Tuesday, June 20, 2006

Looking Down the Barrel of a Gonk

EDIT: This experiment is about one second off, because the stereo I was using inserted a pause that long before the CD began playing. Just thought you should know.



Star Wars (1995 "Faces" VHS).


Paul's Boutique by the Beastie Boys, a record I tried spinning last November with Return of the Jedi (link). I think it's safe to say that this album is the artistic pinnacle of the Beastie's career, isn't it? They'd go on to produce some great material in the future, but in terms of crafting an amazing album from start to finish, Boutique pretty much takes the cake.


- The line "threw my man in the tank" in "High Plains Drifter" is heard right after R2-D2 has been sucked up into the sandcrawler.

- MCA (I think) makes a clicking noise in "Hey Ladies" that coincides with Luke popping off R2-D2's restraining bolt.

- The line "the gift of gab is the gift that I have" in "Hey Ladies" is heard as Luke strikes up the conversation with his Uncle at the dinner table.

- The Tusken Raider attacks Luke as the phrase "expressing my aggression" is heard in "Looking Down the Barrel of a Gun."

- A weird scratching noise is heard during one of the parts of "B-Boy Bouillabaisse"; that noise coincides with Ponda Baba angrily making noises at Luke in the cantina (it almost sounds like his actual voice in the film).


If you peeped the Jedi experiment I linked in the album description, you may have noticed the first synch in that one is the keyboard noodling in "To All The Girls" beginning the same time the Star Wars logo appears. All these movies have identical openings, right? So why didn't that synch happen in today's experiment? Well, it probably did. The volume was down way too low on my headphones when I started this one, so I think I missed it.

That's one of the drawbacks to Paul's Boutique - it starts with a fade in, and you can never be sure if it's at the right volume until you're about halfway through the first track. I hate albums that do that. Hey albums, stop doing that! It's annoying!

But I digress. Here's a cool site to check out if you've ever wondered where a particular sample on Paul's Boutique came from:

Paul's Boutique Samples and References.

All kinds of fascinating info. There's, like, a ton of Beatles samples I never noticed before. Guess that was their sly FU to Michael Jackson. You know, 'cause he used to own all the Beatles songs back in the eighties and wouldn't let the Beasties cover "I'm Down" on Licensed to Ill. I don't know why. Probably just felt like being a dick. All I know is that while you may have needed permission to cover a song back then, you sure as hell didn't need permission to sample one (you also didn't have to pay anyone for it). So it looks like the Boys used their sophomore effort to get their just desserts.
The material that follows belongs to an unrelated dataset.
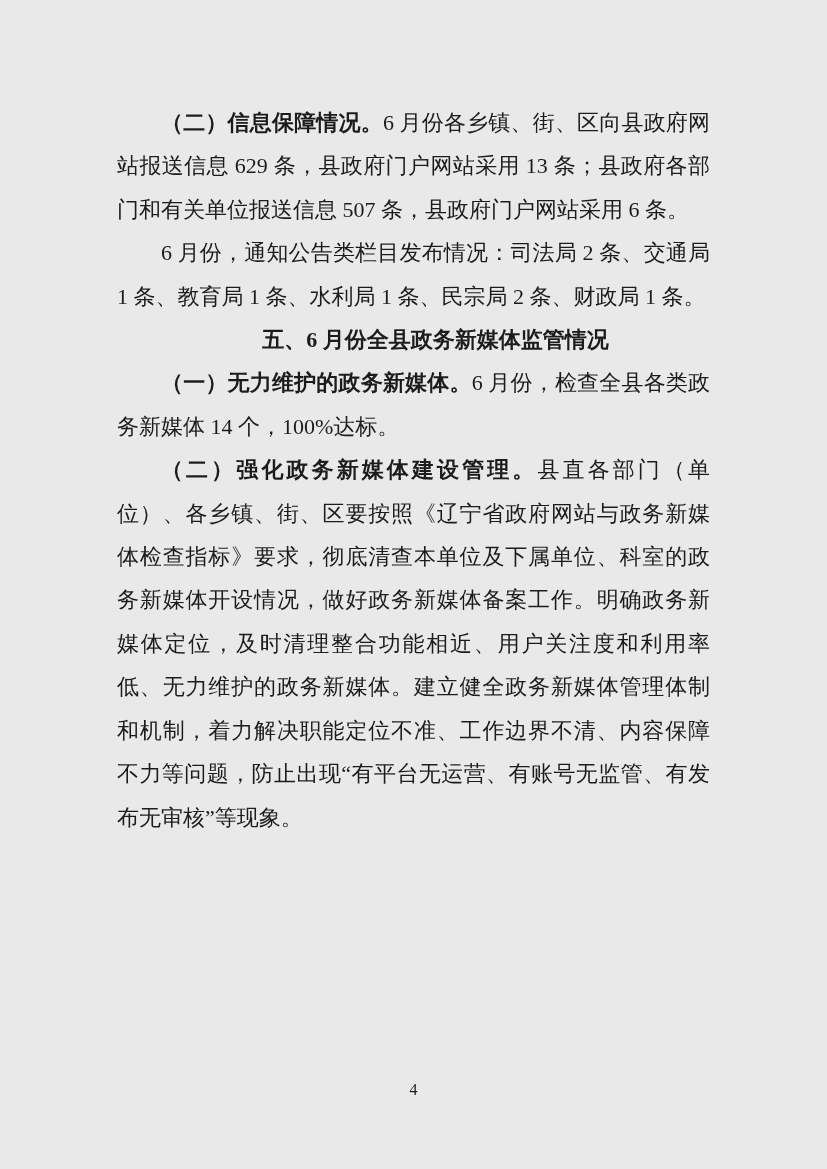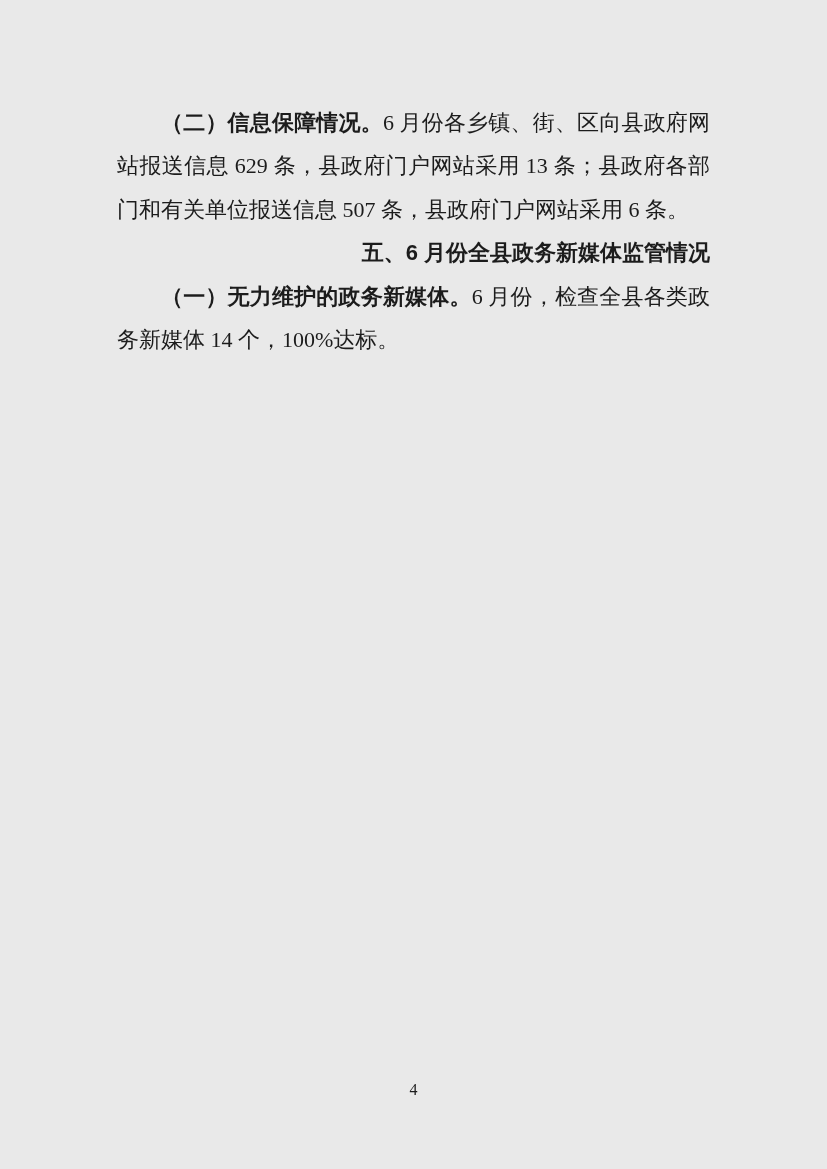"6 月份，通知公告类栏目发布情况：司法局 2 条、交通局 1" p.para { html: none -> <p><span>6 月份，通知公告类栏目发布情况：司法局 2 条、交通局 1 条、教育局 1 条、水利局 1 条、民宗局 2 条、财政局 1 条。</span></p> }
Of course, that's all changed now. Today, if I wanted to sample Tiny Tim on my hard-hitting hip-hop street anthem, I'd have to contact Tim's estate and request permission. If they said yes, I'd have to agree to pay them a small royalty every time someone bought my groundbreaking debut album - not to mention every time the blazin' joint in question was played on the radio or used in a movie or television show. It's almost not worth it.

No, the world must hear "Tiptoe Thru the Tizulips '06." I'll lock myself in my beat shack tonight after work and I won't rest until the bass is kickin' and the rhymes is stank.